I've been working on a compiler in my spare time and have had a lot of fun hacking away for the past several months. I wanted to share some cool things about the expressions in my language, specifically how they're structured and evaluated.

Structure

'Expression' is a pretty general term so in general expressions represent, and therefore return, a value. They can look like a + b * (c - 6), a < b - 1 && f(a, b), or just a. So, where should we start?

At the top-level, an expression is a boolean expression, comparison expression, or arithmetic expression. Boolean expressions each have their own operation (like && or ||) and at most two operands. These operands themselves can be top-level expressions which means we can chain boolean expressions like A && (B || C). Additionally, these boolean operands can represent comparison and arithmetic operations which is where we'll get our true or false values from.

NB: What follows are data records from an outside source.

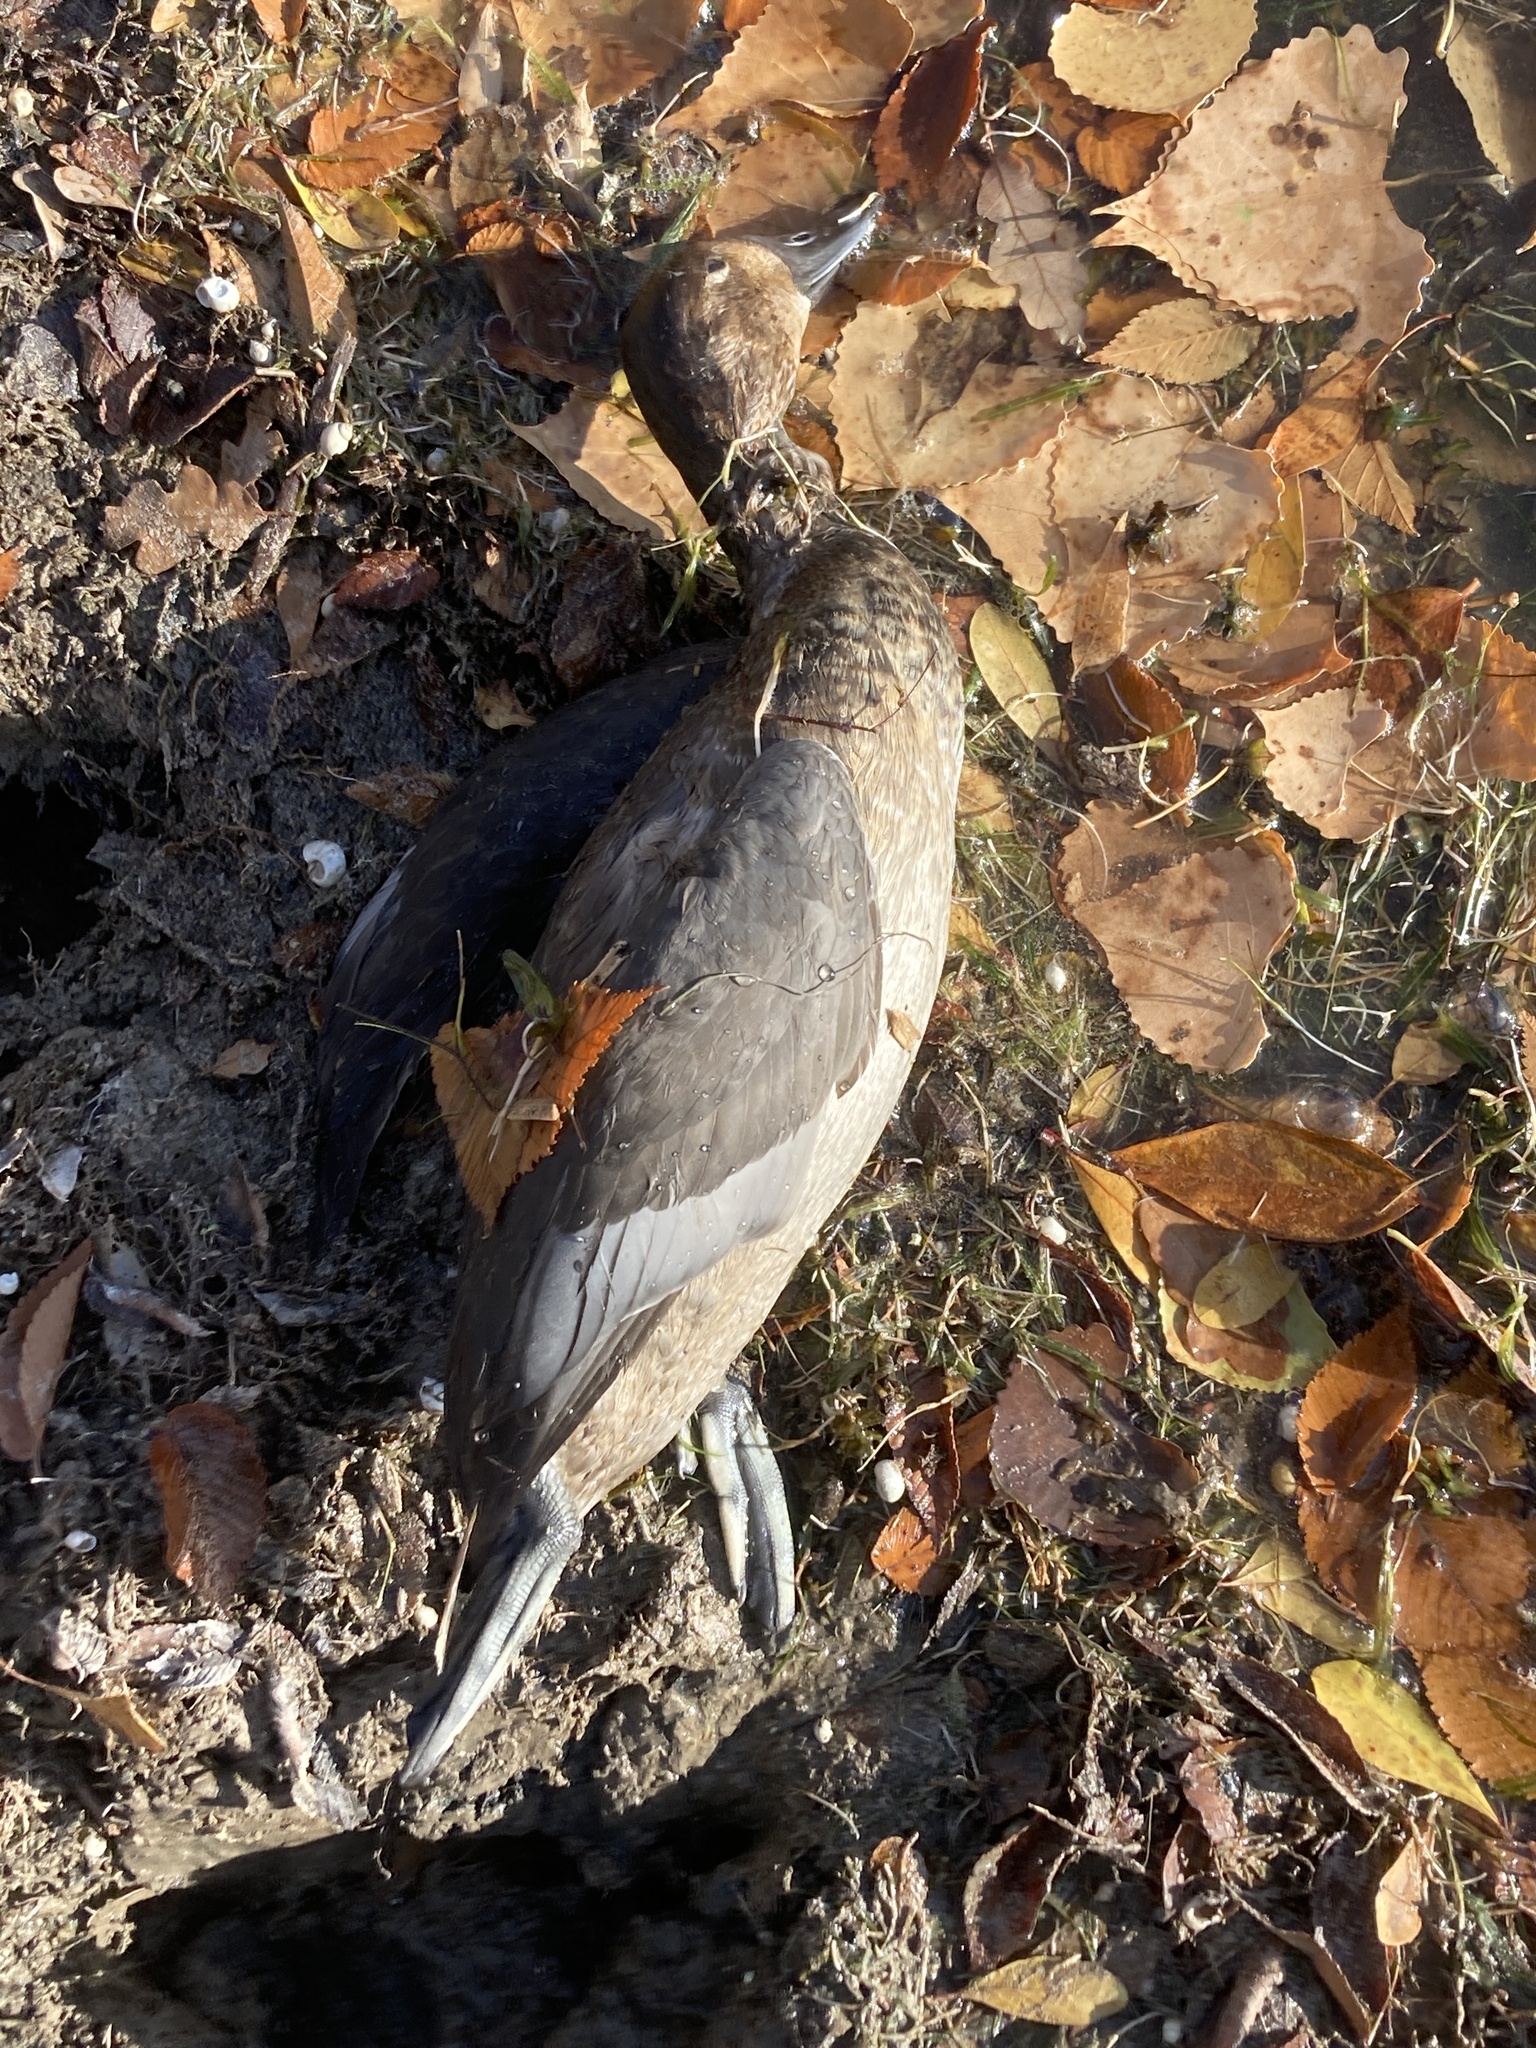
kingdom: Animalia
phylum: Chordata
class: Aves
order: Anseriformes
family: Anatidae
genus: Aythya
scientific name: Aythya valisineria
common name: Canvasback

Comparison expressions are very similar to boolean expressions: they have one operation and exactly two operands. They look like a <= b or b != a. The key difference is that the operands are arithmetic expressions.

Which leads us to our final expression: the arithmetic expression. They look like a / b + 6 or even just a. For the purposes of this post, this description is good enough.

I hope you can see the pretty neat hierarchy which allows us to make all kinds of expressions. But because there are so many kinds of expressions, the translation to runnable machine code gets a little more interesting.

Evaluation and Translation

Take for example the arithmetic expression. When found on both sides of a comparison expression, the answer is simple: evaluate both sides as integers and then compare their results.

But how do we evaluate our arithmetic expression if found at the top-level?

The first example that comes to mind is a simple variable assignment.

myvar = a * 2 - 1

The answer is easy: evaluate a * 2 - 1 as an integer and save it to myvar.

But what if it were in a conditional statement instead?

if a * 2 - 1 {
  # ...
}

In this case, we need to evaluate this expression to a boolean value Boolean values usually need to be evaluated to a series of conditional jumps in machine code .

If it's 0 then it's value is false, otherwise it's value is true.

if a * 2 - 1 != 0 {
  # ...
}

But wait there's more! What if we wanted to set a variable to a boolean expression?

in_range = a < b && b > c

We need to get the numeric result (1 or 0) into this variable by evaluating the expression. This might involve a transformation into something like the following.

in_range = 0
if a < b && b > c {
    in_range = 1
}

Conclusion

Even though we parse these expressions the same way, the translation to machine code is very contextual. So contextual that evaluating to both an integer and boolean value have different translations depending on what the top-level expression is.

It was a lot of fun figuring this out, even more so implementing it!

Thanks for reading!